(Collected data entries)
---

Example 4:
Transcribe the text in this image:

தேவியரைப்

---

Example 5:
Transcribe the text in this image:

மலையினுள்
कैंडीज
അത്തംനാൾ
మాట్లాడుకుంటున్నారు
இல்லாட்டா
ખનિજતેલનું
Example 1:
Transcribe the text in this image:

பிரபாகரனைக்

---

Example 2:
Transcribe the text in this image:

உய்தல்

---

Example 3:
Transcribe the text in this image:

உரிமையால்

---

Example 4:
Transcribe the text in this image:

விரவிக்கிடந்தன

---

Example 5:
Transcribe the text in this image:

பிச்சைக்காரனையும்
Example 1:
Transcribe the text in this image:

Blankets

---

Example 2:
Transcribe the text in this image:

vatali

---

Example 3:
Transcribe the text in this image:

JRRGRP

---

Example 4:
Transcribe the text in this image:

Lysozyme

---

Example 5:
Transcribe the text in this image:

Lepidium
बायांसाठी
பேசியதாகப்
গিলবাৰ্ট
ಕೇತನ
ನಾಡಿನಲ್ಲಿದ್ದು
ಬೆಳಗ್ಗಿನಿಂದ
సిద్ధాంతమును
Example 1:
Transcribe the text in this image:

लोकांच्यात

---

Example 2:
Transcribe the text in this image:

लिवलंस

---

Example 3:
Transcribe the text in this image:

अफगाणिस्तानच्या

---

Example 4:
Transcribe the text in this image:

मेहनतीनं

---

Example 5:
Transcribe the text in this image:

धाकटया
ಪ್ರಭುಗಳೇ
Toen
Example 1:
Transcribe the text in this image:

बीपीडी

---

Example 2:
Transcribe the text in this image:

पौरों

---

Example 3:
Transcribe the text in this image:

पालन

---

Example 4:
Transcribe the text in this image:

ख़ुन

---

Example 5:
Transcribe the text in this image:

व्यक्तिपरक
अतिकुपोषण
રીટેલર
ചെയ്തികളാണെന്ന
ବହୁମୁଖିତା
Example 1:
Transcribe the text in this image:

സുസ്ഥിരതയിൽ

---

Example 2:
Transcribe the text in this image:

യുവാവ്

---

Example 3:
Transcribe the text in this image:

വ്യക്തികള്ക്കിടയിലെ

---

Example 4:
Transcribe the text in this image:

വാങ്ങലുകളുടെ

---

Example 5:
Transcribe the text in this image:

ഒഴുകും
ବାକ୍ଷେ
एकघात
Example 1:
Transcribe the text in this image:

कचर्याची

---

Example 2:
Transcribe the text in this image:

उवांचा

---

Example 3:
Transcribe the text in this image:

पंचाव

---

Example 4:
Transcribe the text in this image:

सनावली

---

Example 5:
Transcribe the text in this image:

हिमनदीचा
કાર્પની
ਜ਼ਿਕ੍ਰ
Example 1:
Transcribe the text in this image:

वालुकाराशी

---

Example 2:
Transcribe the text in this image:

◆ What the task asks ◆
Retype the entries above exactly as they appear.

◆ Result of this exercise ◆
---

Example 4:
Transcribe the text in this image:

தேவியரைப்

---

Example 5:
Transcribe the text in this image:

மலையினுள்
कैंडीज
അത്തംനാൾ
మాట్లాడుకుంటున్నారు
இல்லாட்டா
ખનિજતેલનું
Example 1:
Transcribe the text in this image:

பிரபாகரனைக்

---

Example 2:
Transcribe the text in this image:

உய்தல்

---

Example 3:
Transcribe the text in this image:

உரிமையால்

---

Example 4:
Transcribe the text in this image:

விரவிக்கிடந்தன

---

Example 5:
Transcribe the text in this image:

பிச்சைக்காரனையும்
Example 1:
Transcribe the text in this image:

Blankets

---

Example 2:
Transcribe the text in this image:

vatali

---

Example 3:
Transcribe the text in this image:

JRRGRP

---

Example 4:
Transcribe the text in this image:

Lysozyme

---

Example 5:
Transcribe the text in this image:

Lepidium
बायांसाठी
பேசியதாகப்
গিলবাৰ্ট
ಕೇತನ
ನಾಡಿನಲ್ಲಿದ್ದು
ಬೆಳಗ್ಗಿನಿಂದ
సిద్ధాంతమును
Example 1:
Transcribe the text in this image:

लोकांच्यात

---

Example 2:
Transcribe the text in this image:

लिवलंस

---

Example 3:
Transcribe the text in this image:

अफगाणिस्तानच्या

---

Example 4:
Transcribe the text in this image:

मेहनतीनं

---

Example 5:
Transcribe the text in this image:

धाकटया
ಪ್ರಭುಗಳೇ
Toen
Example 1:
Transcribe the text in this image:

बीपीडी

---

Example 2:
Transcribe the text in this image:

पौरों

---

Example 3:
Transcribe the text in this image:

पालन

---

Example 4:
Transcribe the text in this image:

ख़ुन

---

Example 5:
Transcribe the text in this image:

व्यक्तिपरक
अतिकुपोषण
રીટેલર
ചെയ്തികളാണെന്ന
ବହୁମୁଖିତା
Example 1:
Transcribe the text in this image:

സുസ്ഥിരതയിൽ

---

Example 2:
Transcribe the text in this image:

യുവാവ്

---

Example 3:
Transcribe the text in this image:

വ്യക്തികള്ക്കിടയിലെ

---

Example 4:
Transcribe the text in this image:

വാങ്ങലുകളുടെ

---

Example 5:
Transcribe the text in this image:

ഒഴുകും
ବାକ୍ଷେ
एकघात
Example 1:
Transcribe the text in this image:

कचर्याची

---

Example 2:
Transcribe the text in this image:

उवांचा

---

Example 3:
Transcribe the text in this image:

पंचाव

---

Example 4:
Transcribe the text in this image:

सनावली

---

Example 5:
Transcribe the text in this image:

हिमनदीचा
કાર્પની
ਜ਼ਿਕ੍ਰ
Example 1:
Transcribe the text in this image:

वालुकाराशी

---

Example 2:
Transcribe the text in this image:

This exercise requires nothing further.